Previously, the 1997-98 mass bleaching event saw 74 percent of inshore and 21 percent of offshore reefs having moderate to high bleaching. However, most reefs recovered fully, with an estimated two to five percent of inshore reefs experiencing high coral mortality – that’s an area one-third of the size of London. The central GBR was most affected, with the Palm Island site suffering up to 70 percent coral mortality.
In the summer of 2001-2, there was another mass bleaching event, with evidence of bleaching at 54 percent of the reefs that were surveyed. This time, 41 percent of offshore reefs and 72 percent of inshore reefs showed moderate to high bleaching and an estimated five percent of corals died. Once again the worst affected reefs were situated in the central GBR region.

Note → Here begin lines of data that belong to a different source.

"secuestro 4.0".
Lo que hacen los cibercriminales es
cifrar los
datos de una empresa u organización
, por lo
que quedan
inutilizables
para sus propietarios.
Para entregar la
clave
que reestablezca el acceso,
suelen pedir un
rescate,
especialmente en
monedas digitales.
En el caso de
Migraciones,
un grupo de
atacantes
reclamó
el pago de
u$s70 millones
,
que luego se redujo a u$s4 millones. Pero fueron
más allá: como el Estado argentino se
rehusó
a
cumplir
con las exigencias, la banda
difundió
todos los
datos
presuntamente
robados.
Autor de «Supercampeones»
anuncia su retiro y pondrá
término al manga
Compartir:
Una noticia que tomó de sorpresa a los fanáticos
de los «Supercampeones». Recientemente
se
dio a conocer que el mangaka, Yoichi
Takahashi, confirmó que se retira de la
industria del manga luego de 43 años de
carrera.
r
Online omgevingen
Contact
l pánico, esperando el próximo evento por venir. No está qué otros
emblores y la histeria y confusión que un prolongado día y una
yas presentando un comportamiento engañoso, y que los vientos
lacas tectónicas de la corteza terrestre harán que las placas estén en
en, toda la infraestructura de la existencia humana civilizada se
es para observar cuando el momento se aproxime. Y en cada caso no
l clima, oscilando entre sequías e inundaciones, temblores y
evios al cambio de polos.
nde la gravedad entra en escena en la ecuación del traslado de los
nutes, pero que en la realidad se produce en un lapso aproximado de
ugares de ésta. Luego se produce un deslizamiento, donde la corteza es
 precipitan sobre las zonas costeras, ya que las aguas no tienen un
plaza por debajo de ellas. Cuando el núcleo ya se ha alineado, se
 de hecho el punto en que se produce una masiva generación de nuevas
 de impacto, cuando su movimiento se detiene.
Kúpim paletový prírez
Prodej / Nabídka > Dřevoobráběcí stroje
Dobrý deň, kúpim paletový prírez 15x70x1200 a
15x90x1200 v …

Again in 2006, sea temperatures in the southern GBR around the Keppel Islands reached 1-2°C above the seasonal average, and bleaching was observed in up to 98 percent of corals with approximately 39 percent coral mortality on the reef flats and 32 percent mortality on deeper reef slopes.
What’s in the future for the reef?
“As long as the water temperature comes down and we get the water quality right, the reef will recover,” Col states, “although there might be some biodiversity lost as the more susceptible types could die out.”
Previous mass bleaching events have shown that significant coral recovery can occur even after severe bleaching. Importantly, prior exposure of corals to high temperatures is a key determinant in whether they will bleach, and how much they can recover from the bleaching. The GBR is expected to experience more frequent and more serious temperature stresses in the future.
The Australian Institute of Marine Science and the University of Queensland are researching the ability of individual corals to increase their temperature threshold by “shuffling” their zooxanthellae to preferentially host the zooxanthellae that are more tolerant of high temperatures.
It’s difficult to determine the exact state and absolute future of the reefs, but Col McKenzie is adamant to highlight the positives. “There is some good news in that the corals that survive can become more resilient, but a lot more work needs to be done in this field. While large bleaching events do occur as long as the event does not last for weeks on end, the coral can recover very quickly.”
The severity of coral bleaching continues to divide expert opinions. Truly only time will have the final say.